O coordenador do Programa de pós-graduação em energia da USP e ex-diretor de Gás e Energia da Petrobras, Ildo Sauer, pondera que, de fato, os motores a diesel conseguem obter maior eficiência, sobretudo quando comparado aos flex ou movidos a gasolina. "A Petrobras tem promovido investimentos importantes e significativos para melhorar a qualidade do diesel, mas, se houver a aprovação de carros movidos a diesel, haverá consequências ambientais", alerta. "Tudo dependerá da qualidade dos motores e do combustível."

A Associação Nacional de Fabricantes de Veículos Automotores (Anfavea) prefere não comentar o tema, segundo sua assessoria de imprensa, por considerá-lo exclusivo de matriz energética e de decisão do governo.
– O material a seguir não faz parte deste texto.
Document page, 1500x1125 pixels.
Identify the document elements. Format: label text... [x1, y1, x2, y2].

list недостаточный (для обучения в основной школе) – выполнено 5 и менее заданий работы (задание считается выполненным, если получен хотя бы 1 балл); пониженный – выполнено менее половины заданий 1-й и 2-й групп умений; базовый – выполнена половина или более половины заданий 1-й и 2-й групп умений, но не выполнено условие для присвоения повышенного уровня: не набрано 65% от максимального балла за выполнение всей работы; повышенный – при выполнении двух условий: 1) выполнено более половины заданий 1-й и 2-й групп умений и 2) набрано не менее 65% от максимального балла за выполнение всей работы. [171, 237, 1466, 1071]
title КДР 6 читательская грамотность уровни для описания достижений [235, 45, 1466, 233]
A concentração de enxofre no diesel comercializado nas regiões metropolitanas do país está em 500 ppm (partes por milhão). Em áreas rurais, o enxofre presente no diesel pode atingir 1.800 ppm. Nas cidades de Belém, São Paulo, Rio de Janeiro e Curitiba o combustível é oferecido com 50 ppm.
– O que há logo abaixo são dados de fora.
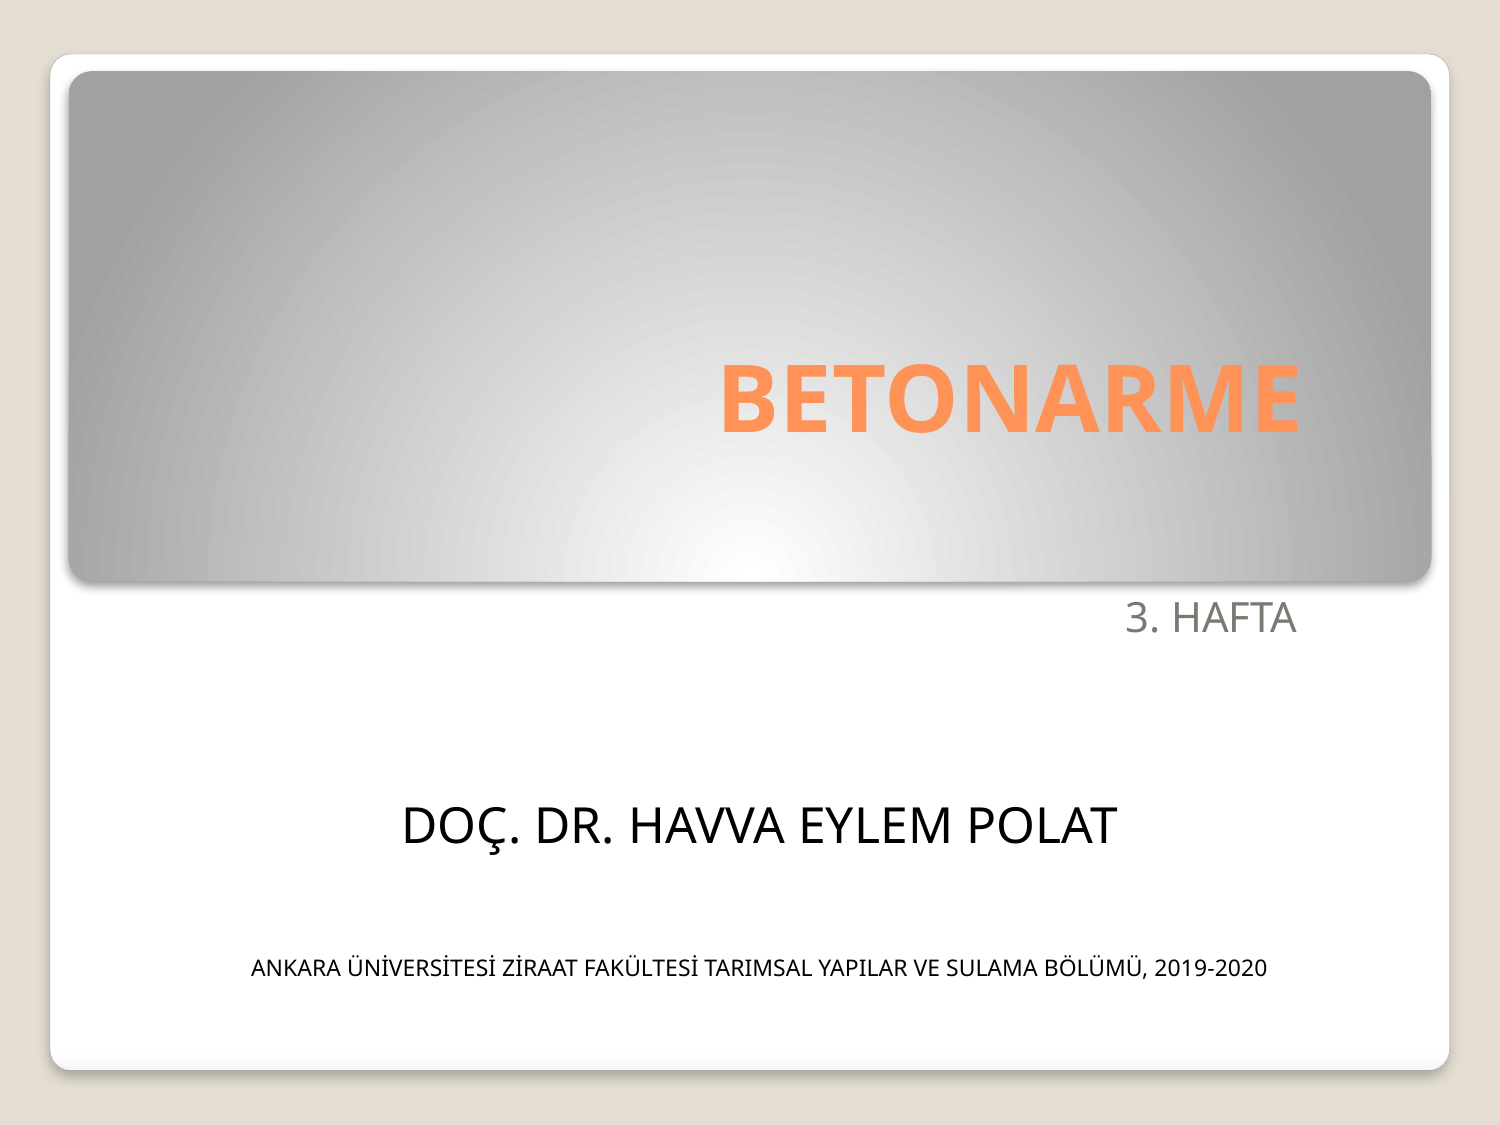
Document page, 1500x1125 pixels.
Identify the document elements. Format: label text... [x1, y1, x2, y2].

title BETONARME [186, 66, 1312, 459]
subtitle 3. HAFTA [187, 590, 1313, 695]
text_box DOÇ. DR. HAVVA EYLEM POLAT ANKARA ÜNİVERSİTESİ ZİRAAT FAKÜLTESİ TARIMSAL YAPILAR VE SULAMA BÖLÜMÜ, 2019-2020 [88, 718, 1432, 991]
O diesel respondeu por 17,7% do consumo final energético brasileiro em 2008 e, no setor de transportes, por 50,3% dos combustíveis utilizados, segundo os resultados preliminares do Balanço Energético Nacional de 2009, produzido pela Empresa de Pesquisa Energética (EPE). Isso equivale a 37,52 milhões de metros cúbicos de diesel consumidos, um crescimento de 7,7% ante 2007. A produção, segundo o mesmo documento, foi de 40,80 milhões de metros cúbicos, 4,2% superior a 2007.
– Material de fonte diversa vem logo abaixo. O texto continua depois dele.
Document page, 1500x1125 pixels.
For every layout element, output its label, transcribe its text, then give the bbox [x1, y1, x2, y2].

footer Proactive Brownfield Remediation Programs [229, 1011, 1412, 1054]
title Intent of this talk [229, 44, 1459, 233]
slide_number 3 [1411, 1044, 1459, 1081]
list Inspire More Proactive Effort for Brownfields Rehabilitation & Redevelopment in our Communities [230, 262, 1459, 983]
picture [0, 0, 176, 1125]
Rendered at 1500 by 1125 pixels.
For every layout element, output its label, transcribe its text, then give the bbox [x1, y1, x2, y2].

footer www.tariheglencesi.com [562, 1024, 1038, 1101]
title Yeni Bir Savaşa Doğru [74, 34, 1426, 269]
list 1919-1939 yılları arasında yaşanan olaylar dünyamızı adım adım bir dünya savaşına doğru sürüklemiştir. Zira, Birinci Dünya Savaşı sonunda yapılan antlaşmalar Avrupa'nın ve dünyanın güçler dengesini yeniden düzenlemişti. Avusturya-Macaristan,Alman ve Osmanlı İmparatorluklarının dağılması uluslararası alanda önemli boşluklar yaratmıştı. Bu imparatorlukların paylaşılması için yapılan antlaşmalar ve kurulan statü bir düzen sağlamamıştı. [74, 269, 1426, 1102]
A proibição da venda de carros movidos a diesel no mercado brasileiro data de 1978, por conta do choque do petróleo. Historicamente, o combustível contou com subsídios fiscais, cobrados sobre gasolina e álcool, para justificar um custo menor e, assim, reduzir os impactos sobre tarifas de transporte coletivo e de cargas. Depois da Lei do Petróleo, de 1997, os preços passaram a ser alinhados aos mercados internacionais e, em tese, os subsídios ao diesel deixaram de existir, embora na prática o combustível desfrute de alíquotas menores de ICMS e de Contribuição de Intervenção no Domínio Econômico (Cide).

Segundo Sauer, se o projeto for aprovado, a disputa de mercado do diesel será travada com o etanol e não com a gasolina. "Enquanto o preço do barril de petróleo estiver entre US$ 50 e US$ 60, o etanol vai predominar sobre a gasolina, mas o diesel será muito competitivo. Um estudo da USP revela que, dentro de cinco a seis anos, 80% da frota no país vai usar etanol. "Com uma nova frota e mantidos os patamares de preço do petróleo, há abertura para o diesel."